#### [Exercise set]
- A) In the SwedeFest recap, whom did the writer recruit to design the poster and logo?
- B) Extend the SwedeFest recap, picking up right after its final sentence.

#### [Selected extract]
+-------+

(The SwedeFest recap starts with a guest post from my good friend Josh. The recap will continue tomorrow.)
Somewhere along the way, I got the notion that I’d like to maybe get a couple bands to play for my 30th birthday. When I turned 28, Chango Malo – good friends and probably the band I’ve seen play more than any other – just happened to be booked that night at Sport’s on Congress, owned by Eli, my good friend and theirs. And I just happened to have been planning on celebrating all night there anyway.
Somewhere else along the way, I came up with the name SwedeFest, and from then on my 30th birthday celebration had its own brand name to live up to, and I knew I had better plan it out right.
I started talking it up months ago – asking Eli if Sport’s could host the celebration, and asking some bands if they could play. I went to Chango Malo first, then to my good friends in The Swim and then to Alaric “Honeysocks” Weber, a good friend and a hell of a folk musician. From the start I described it more or less as my-birthday-meets-The-Last-Waltz, and I encouraged covers and guest musicians and the like.
And somewhere else entirely along the way, I got the notion to be a surprise musical guest myself.
Once I’d confirmed the date and the bands (as best I could), I recruited my friend Jen to design a poster/logo, offering just the barest of outlines and a general request to make it look like an old poster from the Fillmore. And she absolutely hit it outta the damn park. I printed up the posters and got some shirts and stickers made and then it was on.
Not everything happened exactly as I would have liked, and there were some notable absences, but I have to say the night was top-to-bottom awesome.
I’d never played music in public before, and I’m not any good despite the minimal guitar knowledge that’s led to some fleeting rock n’ roll fantasies, but I figured I’d never have a better chance than at my own damn party. So I settled on three songs, recruited a secret out-of-town lead guitarist to play along and figured that everyone was gonna have to clap no matter what.

+-------+

#### [Information given]
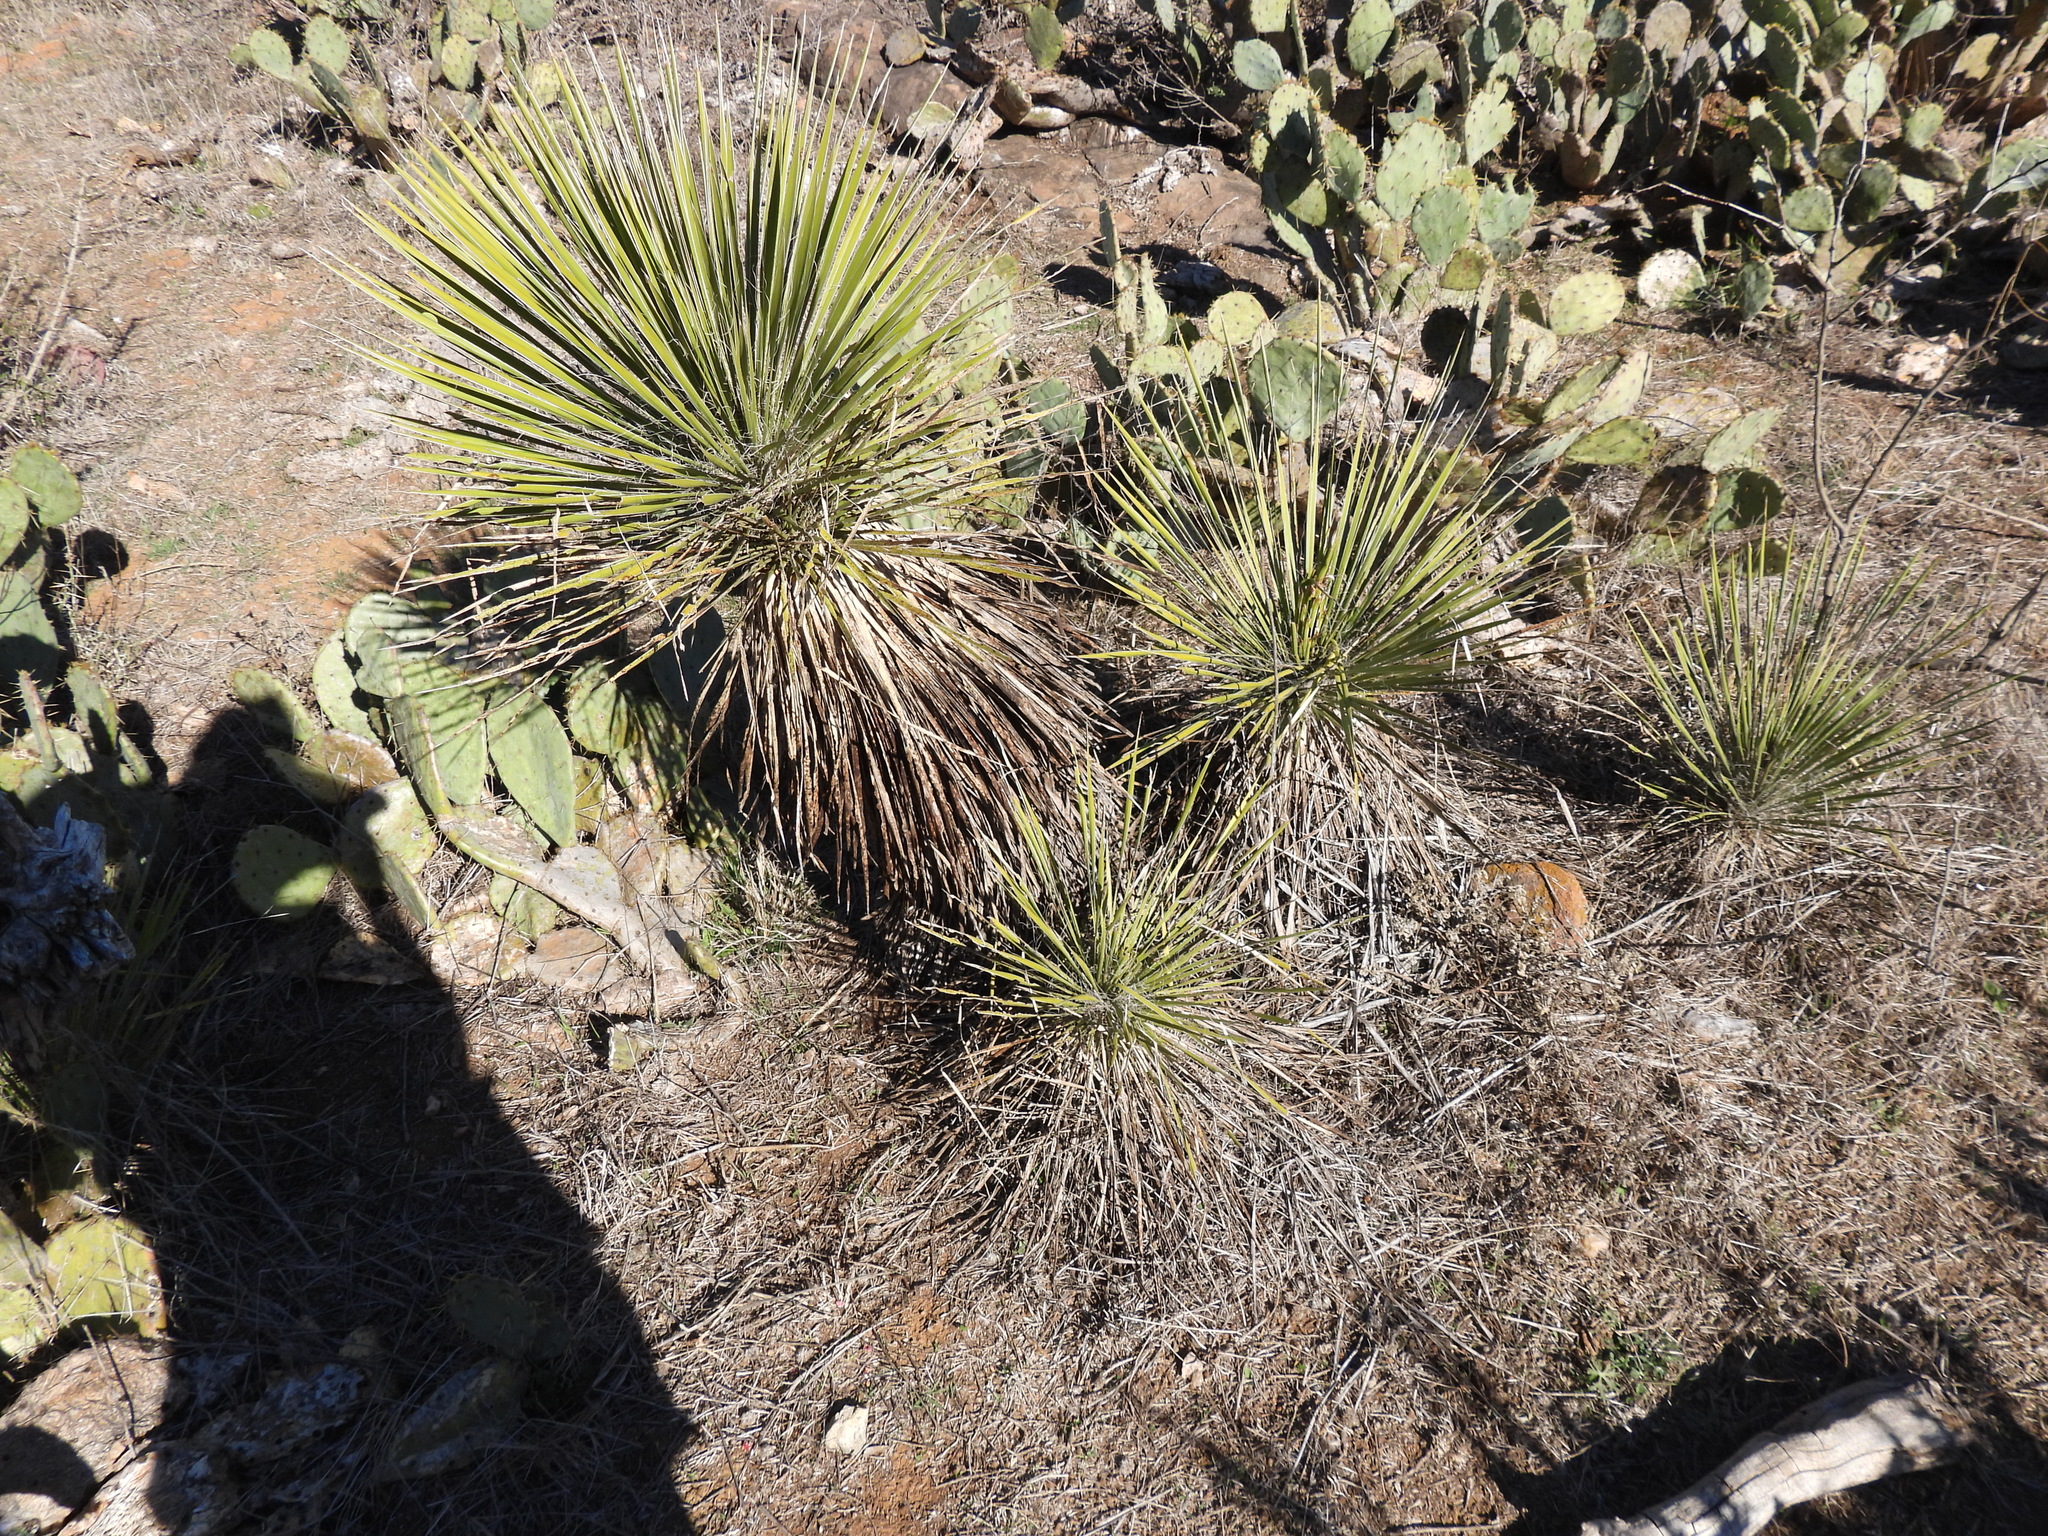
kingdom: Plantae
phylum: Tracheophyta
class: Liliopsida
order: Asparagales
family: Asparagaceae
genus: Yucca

+-------+

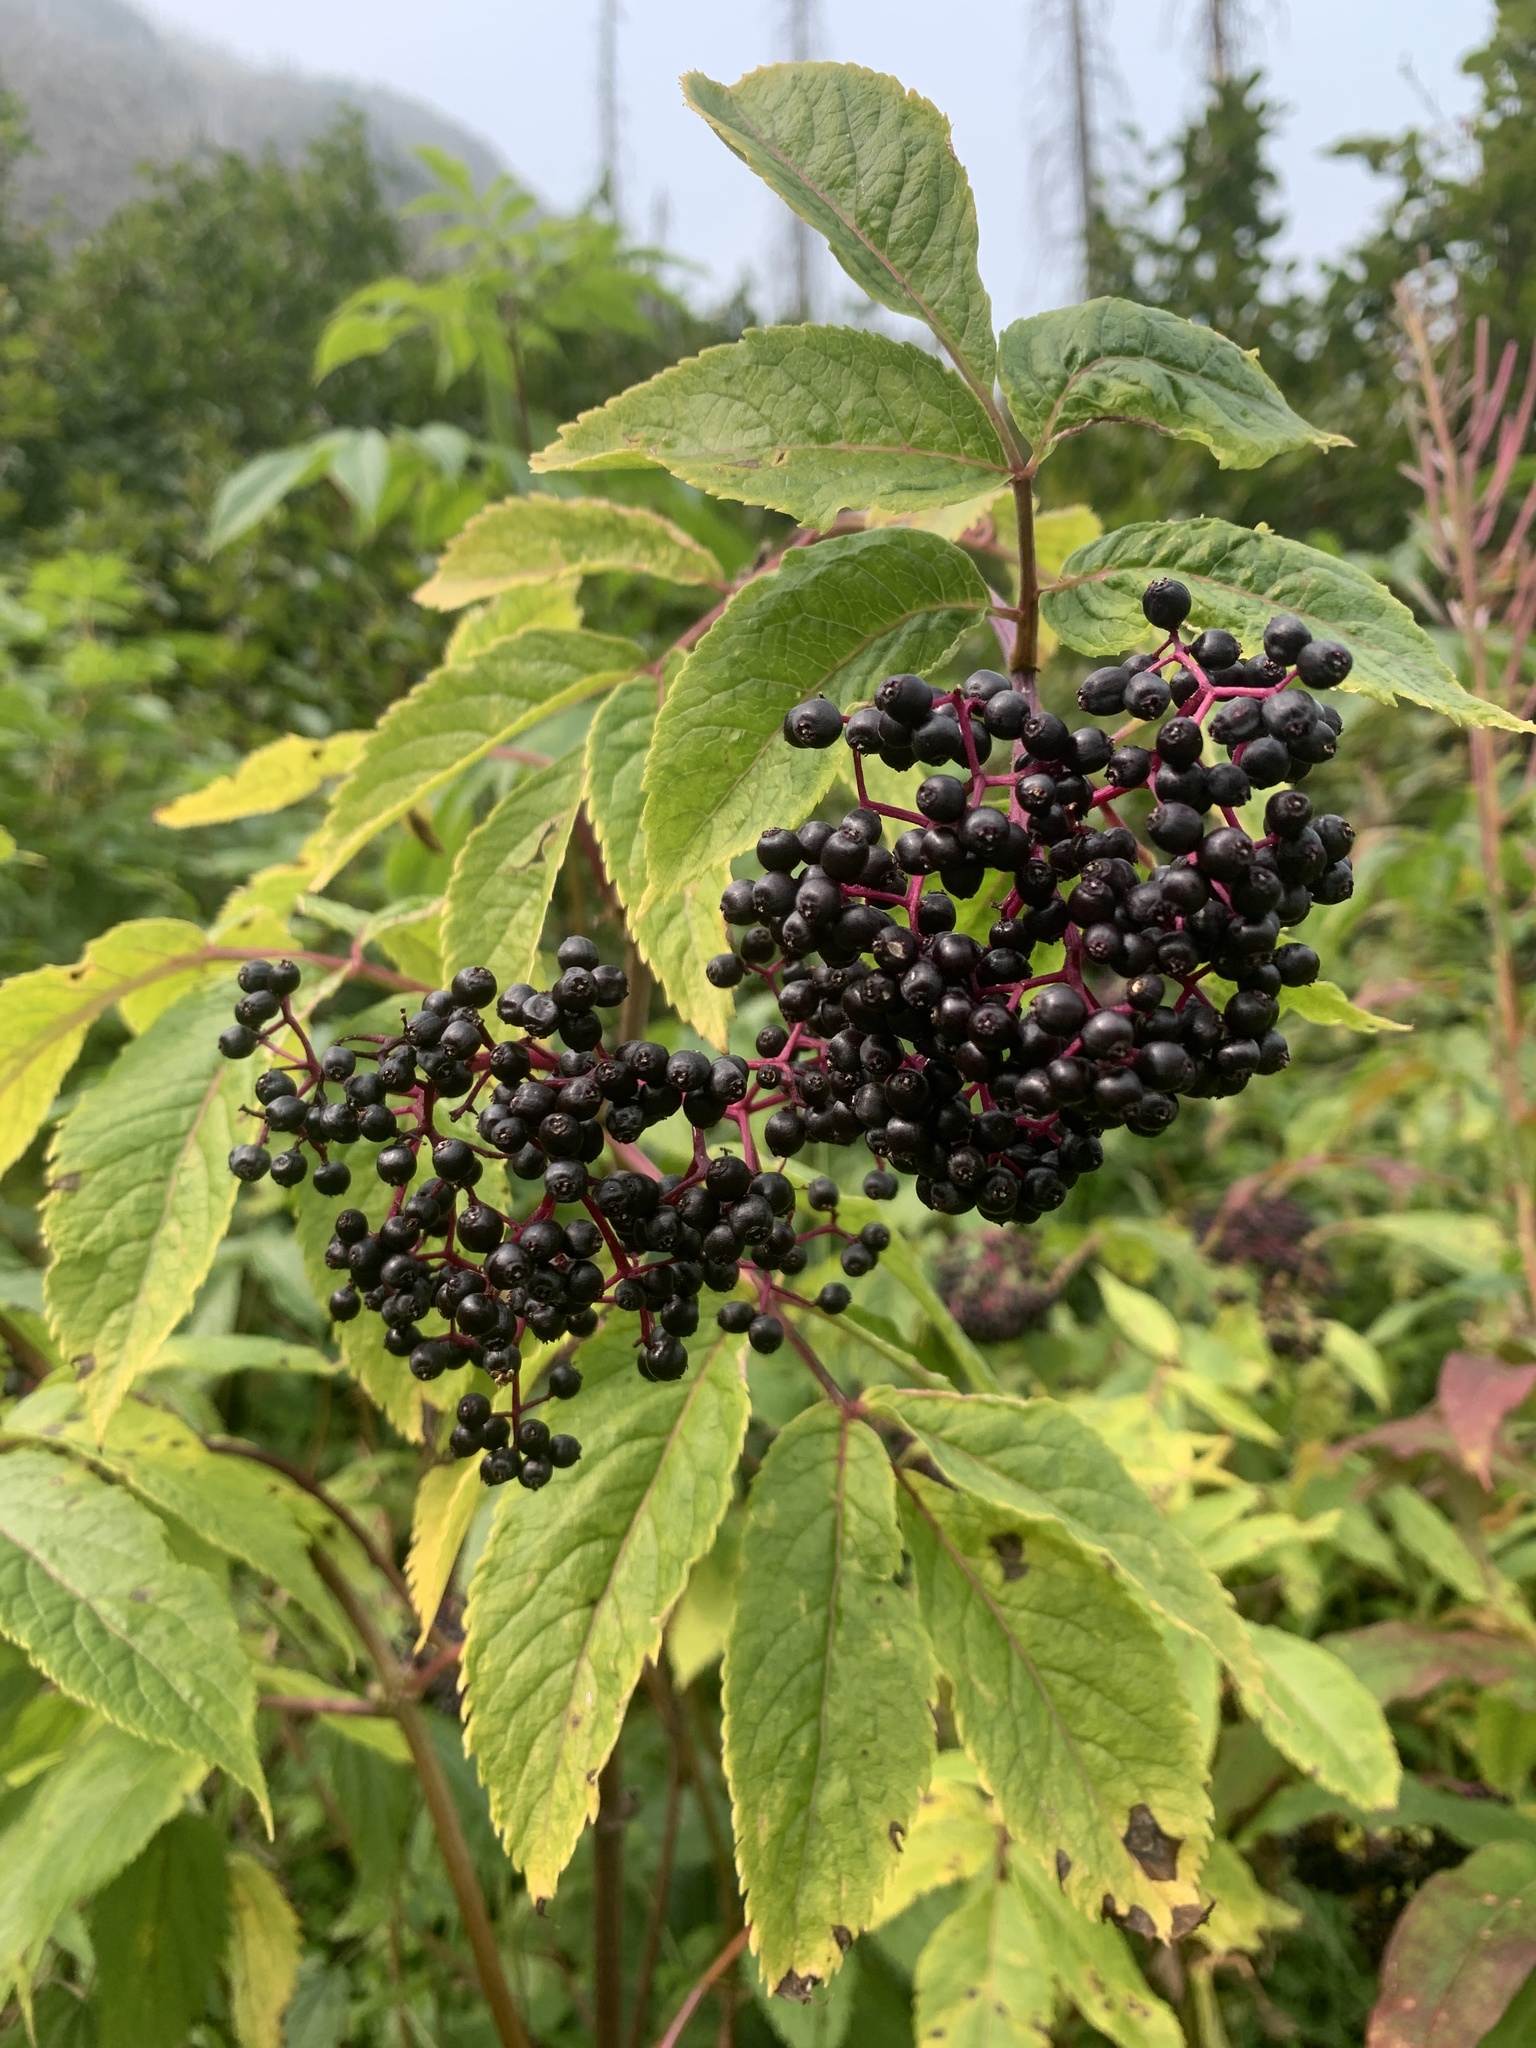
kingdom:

+-------+

#### [Task-by-task results]
- A) The writer's friend Jen.

- B)
The Jeff Factor, a pal all the way back to freshman year of college and as steady a friend as you’ll ever find, was glad to jump in on guitar. But since he was driving down that day from Phoenix with his wife and little girl, we had to cram a sound check into the late afternoon as our only rehearsal. I had to clue in Eli (to get into the bar) and Al (to borrow his guitar because I needed an acoustic with a pickup), but I managed to keep the performance a surprise to everybody else.
Jeff and I plugged in, got the levels right with Eli running the sound, and then jumped into our practice: first up a song I wrote called “Throw My Ashes Over Wolf Creek Falls,” a bit of a downer, but an honest and decent song I figured I could introduce as my final will and testament in a neat little 30-years-old joke; Arlo Guthrie’s “Darkest Hour,” which is pretty much my favorite song of all time; and then “The Primary Colors Song,” written by my close (and temporarily ex-patriot) friend Cory for a party we threw years ago at the 505.
And that had to be it for practice, because all the time that was left was given over to a great dinner at nearby Maynard’s with Jeff, Lisa, Oli, Eric and Roland, and then a quick rush back to Sport’s to greet the early arrivers.